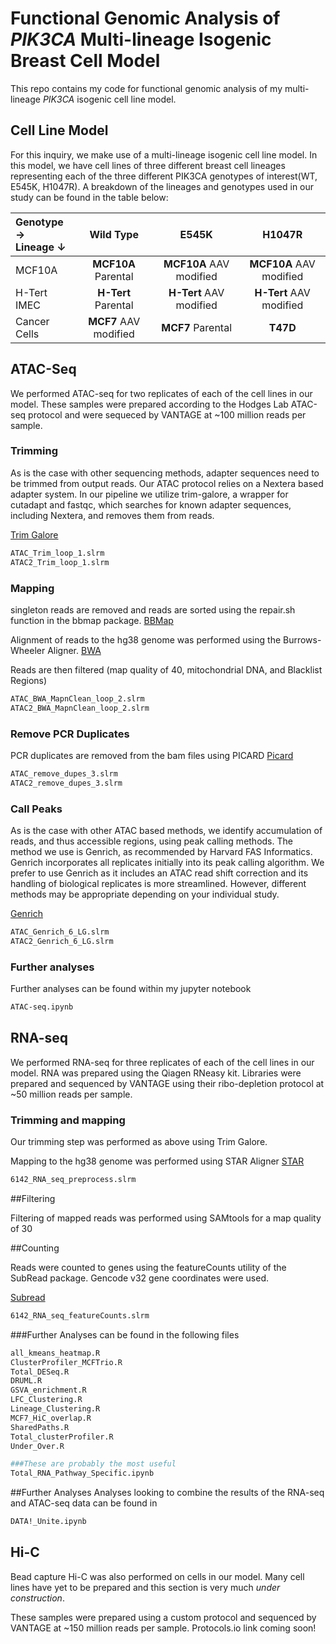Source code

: # Functional Genomic Analysis of *PIK3CA*  Multi-lineage Isogenic Breast Cell Model

This repo contains my code for functional genomic analysis of my multi-lineage *PIK3CA* isogenic cell line model.

## Cell Line Model

For this inquiry, we make use of a multi-lineage isogenic cell line model. In this model, we have cell lines of three different breast cell lineages representing each of the three different PIK3CA genotypes of interest(WT, E545K, H1047R). A breakdown of the lineages and genotypes used in our study can be found in the table below:


|Genotype &rarr; <br /> Lineage &darr;  | Wild Type | E545K  | H1047R |
|:----|  :----:  |:----: | :----:  |
|MCF10A| **MCF10A** Parental | **MCF10A** AAV modified | **MCF10A** AAV modified|
|H-Tert IMEC| **H-Tert** Parental | **H-Tert** AAV modified | **H-Tert** AAV modified|
|Cancer Cells| **MCF7** AAV modified | **MCF7** Parental | **T47D**|

## ATAC-Seq

We performed ATAC-seq for two replicates of each of the cell lines in our model. These samples were prepared according to the Hodges Lab ATAC-seq protocol and were sequeced by VANTAGE at ~100 million reads per sample.

### Trimming
As is the case with other sequencing methods, adapter sequences need to be trimmed from output reads. Our ATAC protocol relies on a Nextera based adapter system. In our pipeline we utilize trim-galore, a wrapper for cutadapt and fastqc, which searches for known adapter sequences, including Nextera, and removes them from reads.

[Trim Galore](https://github.com/FelixKrueger/TrimGalore)

```bash
ATAC_Trim_loop_1.slrm
ATAC2_Trim_loop_1.slrm
```

### Mapping
singleton reads are removed and reads are sorted using the repair.sh function in the bbmap package.
[BBMap](https://sourceforge.net/projects/bbmap/)

Alignment of reads to the hg38 genome was performed using the Burrows-Wheeler Aligner.
[BWA](http://bio-bwa.sourceforge.net/)

Reads are then filtered (map quality of 40, mitochondrial DNA, and Blacklist Regions)

```bash
ATAC_BWA_MapnClean_loop_2.slrm
ATAC2_BWA_MapnClean_loop_2.slrm
```

### Remove PCR Duplicates
PCR duplicates are removed from the bam files using PICARD
[Picard](https://broadinstitute.github.io/picard/)

```bash
ATAC_remove_dupes_3.slrm
ATAC2_remove_dupes_3.slrm
```
### Call Peaks

As is the case with other ATAC based methods, we identify accumulation of reads, and thus accessible regions, using peak calling methods. The method we use is Genrich, as recommended by Harvard FAS Informatics. Genrich incorporates all replicates initially into its peak calling algorithm. We prefer to use Genrich as it includes an ATAC read shift correction and its handling of biological replicates is more streamlined. However, different methods may be appropriate depending on your individual study.

[Genrich](https://github.com/jsh58/Genrich)

```bash
ATAC_Genrich_6_LG.slrm
ATAC2_Genrich_6_LG.slrm
```

### Further analyses
Further analyses can be found within my jupyter notebook
```bash
ATAC-seq.ipynb
```
## RNA-seq

We performed RNA-seq for three replicates of each of the cell lines in our model. RNA was prepared using the Qiagen RNeasy kit. Libraries were prepared and sequenced by VANTAGE using their ribo-depletion protocol at ~50 million reads per sample.

### Trimming and mapping

Our trimming step was performed as above using Trim Galore.

Mapping to the hg38 genome was performed using STAR Aligner
[STAR](https://github.com/alexdobin/STAR)

```bash
6142_RNA_seq_preprocess.slrm
```

##Filtering

Filtering of mapped reads was performed using SAMtools for a map quality of 30

##Counting

Reads were counted to genes using the featureCounts utility of the SubRead package. Gencode v32 gene coordinates were used.

[Subread](http://subread.sourceforge.net/)

```bash
6142_RNA_seq_featureCounts.slrm
```

###Further Analyses can be found in the following files

```bash
all_kmeans_heatmap.R
ClusterProfiler_MCFTrio.R
Total_DESeq.R
DRUML.R
GSVA_enrichment.R
LFC_Clustering.R
Lineage_Clustering.R
MCF7_HiC_overlap.R
SharedPaths.R
Total_clusterProfiler.R
Under_Over.R

###These are probably the most useful
Total_RNA_Pathway_Specific.ipynb
```
##Further Analyses
Analyses looking to combine the results of the RNA-seq and ATAC-seq data can be found in

```bash
DATA!_Unite.ipynb
```

## Hi-C

Bead capture Hi-C was also performed on cells in our model. Many cell lines have yet to be prepared and this section is very much *under construction*.

These samples were prepared using a custom protocol and sequenced by VANTAGE at ~150 million reads per sample. Protocols.io link coming soon!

◇ ◇ ◇

**Task requirements**
When a line in the data contains the string "using", copy that line.

**Result below**
singleton reads are removed and reads are sorted using the repair.sh function in the bbmap package.
Alignment of reads to the hg38 genome was performed using the Burrows-Wheeler Aligner.
PCR duplicates are removed from the bam files using PICARD
As is the case with other ATAC based methods, we identify accumulation of reads, and thus accessible regions, using peak calling methods. The method we use is Genrich, as recommended by Harvard FAS Informatics. Genrich incorporates all replicates initially into its peak calling algorithm. We prefer to use Genrich as it includes an ATAC read shift correction and its handling of biological replicates is more streamlined. However, different methods may be appropriate depending on your individual study.
We performed RNA-seq for three replicates of each of the cell lines in our model. RNA was prepared using the Qiagen RNeasy kit. Libraries were prepared and sequenced by VANTAGE using their ribo-depletion protocol at ~50 million reads per sample.
Our trimming step was performed as above using Trim Galore.
Mapping to the hg38 genome was performed using STAR Aligner
Filtering of mapped reads was performed using SAMtools for a map quality of 30
Reads were counted to genes using the featureCounts utility of the SubRead package. Gencode v32 gene coordinates were used.
These samples were prepared using a custom protocol and sequenced by VANTAGE at ~150 million reads per sample. Protocols.io link coming soon!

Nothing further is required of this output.